Your objective: Lines with the word "danÃ": copy all of them from the entries below.

(Dataset entries)
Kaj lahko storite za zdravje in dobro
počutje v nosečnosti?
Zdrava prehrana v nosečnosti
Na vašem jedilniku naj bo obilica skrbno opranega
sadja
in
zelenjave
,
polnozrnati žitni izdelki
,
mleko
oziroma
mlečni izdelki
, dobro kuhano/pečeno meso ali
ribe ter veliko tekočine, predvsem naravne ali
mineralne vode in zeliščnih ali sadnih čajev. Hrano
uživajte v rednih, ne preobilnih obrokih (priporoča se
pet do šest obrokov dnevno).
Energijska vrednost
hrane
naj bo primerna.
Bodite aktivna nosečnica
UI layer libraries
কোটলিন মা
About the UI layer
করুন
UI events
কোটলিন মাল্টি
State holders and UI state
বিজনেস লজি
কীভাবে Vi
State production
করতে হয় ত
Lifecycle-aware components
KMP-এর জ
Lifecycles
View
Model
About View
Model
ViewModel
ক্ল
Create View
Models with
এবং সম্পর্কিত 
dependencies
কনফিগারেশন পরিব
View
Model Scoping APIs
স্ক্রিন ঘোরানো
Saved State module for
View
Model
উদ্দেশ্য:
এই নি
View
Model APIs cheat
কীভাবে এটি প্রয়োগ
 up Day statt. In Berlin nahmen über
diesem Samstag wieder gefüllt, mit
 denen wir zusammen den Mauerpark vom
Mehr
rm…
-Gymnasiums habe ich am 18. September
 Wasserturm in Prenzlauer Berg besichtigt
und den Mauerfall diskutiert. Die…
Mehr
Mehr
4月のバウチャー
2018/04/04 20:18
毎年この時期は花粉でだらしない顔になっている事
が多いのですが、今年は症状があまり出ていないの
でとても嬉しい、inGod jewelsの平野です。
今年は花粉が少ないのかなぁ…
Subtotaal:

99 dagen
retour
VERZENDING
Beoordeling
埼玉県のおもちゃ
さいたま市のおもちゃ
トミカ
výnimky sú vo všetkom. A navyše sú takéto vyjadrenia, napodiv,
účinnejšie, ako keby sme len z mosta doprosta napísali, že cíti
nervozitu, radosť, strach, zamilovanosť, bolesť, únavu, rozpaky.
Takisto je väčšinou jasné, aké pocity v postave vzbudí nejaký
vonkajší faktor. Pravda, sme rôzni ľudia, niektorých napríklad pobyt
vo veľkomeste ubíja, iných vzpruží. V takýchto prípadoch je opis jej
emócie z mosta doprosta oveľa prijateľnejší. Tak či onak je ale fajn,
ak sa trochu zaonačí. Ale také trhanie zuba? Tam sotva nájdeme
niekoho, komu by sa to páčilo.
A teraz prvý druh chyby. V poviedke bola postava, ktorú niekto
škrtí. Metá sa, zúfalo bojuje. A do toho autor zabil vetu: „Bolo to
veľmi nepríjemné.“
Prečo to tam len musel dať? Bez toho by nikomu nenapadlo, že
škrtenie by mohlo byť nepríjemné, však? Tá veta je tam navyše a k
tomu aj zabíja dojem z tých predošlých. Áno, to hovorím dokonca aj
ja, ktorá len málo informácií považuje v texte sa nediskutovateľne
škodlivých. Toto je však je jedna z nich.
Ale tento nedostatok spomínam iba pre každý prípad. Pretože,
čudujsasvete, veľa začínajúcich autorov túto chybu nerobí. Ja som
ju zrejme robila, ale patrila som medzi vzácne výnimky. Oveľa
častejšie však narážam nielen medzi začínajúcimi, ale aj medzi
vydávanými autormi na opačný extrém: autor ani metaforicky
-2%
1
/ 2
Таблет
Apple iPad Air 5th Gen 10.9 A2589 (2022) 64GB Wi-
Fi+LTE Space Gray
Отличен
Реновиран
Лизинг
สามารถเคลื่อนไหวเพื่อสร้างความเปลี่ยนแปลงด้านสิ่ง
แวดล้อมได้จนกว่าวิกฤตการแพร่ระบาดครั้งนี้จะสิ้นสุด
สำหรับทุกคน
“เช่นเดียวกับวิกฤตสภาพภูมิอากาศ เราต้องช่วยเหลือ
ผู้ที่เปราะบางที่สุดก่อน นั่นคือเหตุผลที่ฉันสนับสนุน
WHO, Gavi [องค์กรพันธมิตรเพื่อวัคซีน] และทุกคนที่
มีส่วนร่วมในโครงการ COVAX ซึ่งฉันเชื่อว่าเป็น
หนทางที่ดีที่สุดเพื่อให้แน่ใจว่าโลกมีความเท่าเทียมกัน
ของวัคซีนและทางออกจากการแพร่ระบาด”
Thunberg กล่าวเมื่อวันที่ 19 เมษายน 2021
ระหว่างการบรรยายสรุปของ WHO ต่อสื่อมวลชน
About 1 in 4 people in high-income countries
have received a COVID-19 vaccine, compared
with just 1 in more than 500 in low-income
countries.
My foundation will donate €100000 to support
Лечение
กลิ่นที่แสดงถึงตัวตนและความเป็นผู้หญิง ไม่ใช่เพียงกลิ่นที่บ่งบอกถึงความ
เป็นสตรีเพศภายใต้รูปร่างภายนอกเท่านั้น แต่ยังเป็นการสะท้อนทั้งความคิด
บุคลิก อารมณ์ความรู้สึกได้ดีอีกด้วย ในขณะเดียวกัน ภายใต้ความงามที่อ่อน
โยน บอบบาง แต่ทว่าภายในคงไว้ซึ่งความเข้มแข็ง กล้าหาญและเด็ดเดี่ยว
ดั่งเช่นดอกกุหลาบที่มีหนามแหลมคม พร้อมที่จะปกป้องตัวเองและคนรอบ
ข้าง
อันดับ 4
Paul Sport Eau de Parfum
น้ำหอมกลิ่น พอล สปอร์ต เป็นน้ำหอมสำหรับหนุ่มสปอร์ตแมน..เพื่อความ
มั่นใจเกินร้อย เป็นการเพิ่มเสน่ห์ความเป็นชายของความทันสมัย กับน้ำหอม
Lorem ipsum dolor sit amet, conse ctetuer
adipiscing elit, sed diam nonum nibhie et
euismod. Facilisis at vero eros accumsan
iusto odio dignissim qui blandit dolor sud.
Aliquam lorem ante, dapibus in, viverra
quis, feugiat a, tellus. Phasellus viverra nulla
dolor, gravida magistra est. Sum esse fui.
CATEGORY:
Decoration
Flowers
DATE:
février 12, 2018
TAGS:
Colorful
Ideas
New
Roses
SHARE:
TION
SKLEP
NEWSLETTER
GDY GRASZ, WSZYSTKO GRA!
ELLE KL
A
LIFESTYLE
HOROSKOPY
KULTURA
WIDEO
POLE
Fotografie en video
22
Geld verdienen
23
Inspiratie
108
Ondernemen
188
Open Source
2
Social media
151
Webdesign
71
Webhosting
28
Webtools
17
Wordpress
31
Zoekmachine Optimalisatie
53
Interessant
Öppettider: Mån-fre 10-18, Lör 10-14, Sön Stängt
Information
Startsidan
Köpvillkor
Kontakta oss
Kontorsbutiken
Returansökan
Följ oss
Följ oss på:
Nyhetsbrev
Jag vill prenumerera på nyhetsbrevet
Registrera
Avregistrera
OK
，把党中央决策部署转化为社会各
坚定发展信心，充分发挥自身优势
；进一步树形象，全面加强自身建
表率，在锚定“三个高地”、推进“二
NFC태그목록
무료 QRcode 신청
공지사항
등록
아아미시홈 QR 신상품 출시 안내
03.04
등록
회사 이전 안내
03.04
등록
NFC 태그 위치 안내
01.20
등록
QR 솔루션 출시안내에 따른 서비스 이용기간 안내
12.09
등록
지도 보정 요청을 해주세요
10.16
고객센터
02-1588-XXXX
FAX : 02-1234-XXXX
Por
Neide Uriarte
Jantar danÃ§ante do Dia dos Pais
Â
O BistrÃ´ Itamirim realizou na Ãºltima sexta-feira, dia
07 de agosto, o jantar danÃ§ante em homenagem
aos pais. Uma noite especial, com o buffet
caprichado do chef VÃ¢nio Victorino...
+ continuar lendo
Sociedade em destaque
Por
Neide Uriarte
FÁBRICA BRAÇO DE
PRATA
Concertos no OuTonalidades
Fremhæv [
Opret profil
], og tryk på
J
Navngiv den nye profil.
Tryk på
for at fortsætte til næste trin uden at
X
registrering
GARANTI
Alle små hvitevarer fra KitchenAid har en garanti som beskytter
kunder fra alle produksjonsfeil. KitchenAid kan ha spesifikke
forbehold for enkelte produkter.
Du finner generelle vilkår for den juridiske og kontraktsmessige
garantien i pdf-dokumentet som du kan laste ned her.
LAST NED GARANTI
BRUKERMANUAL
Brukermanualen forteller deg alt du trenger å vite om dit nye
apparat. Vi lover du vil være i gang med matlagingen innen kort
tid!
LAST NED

Result:
Jantar danÃ§ante do Dia dos Pais
07 de agosto, o jantar danÃ§ante em homenagem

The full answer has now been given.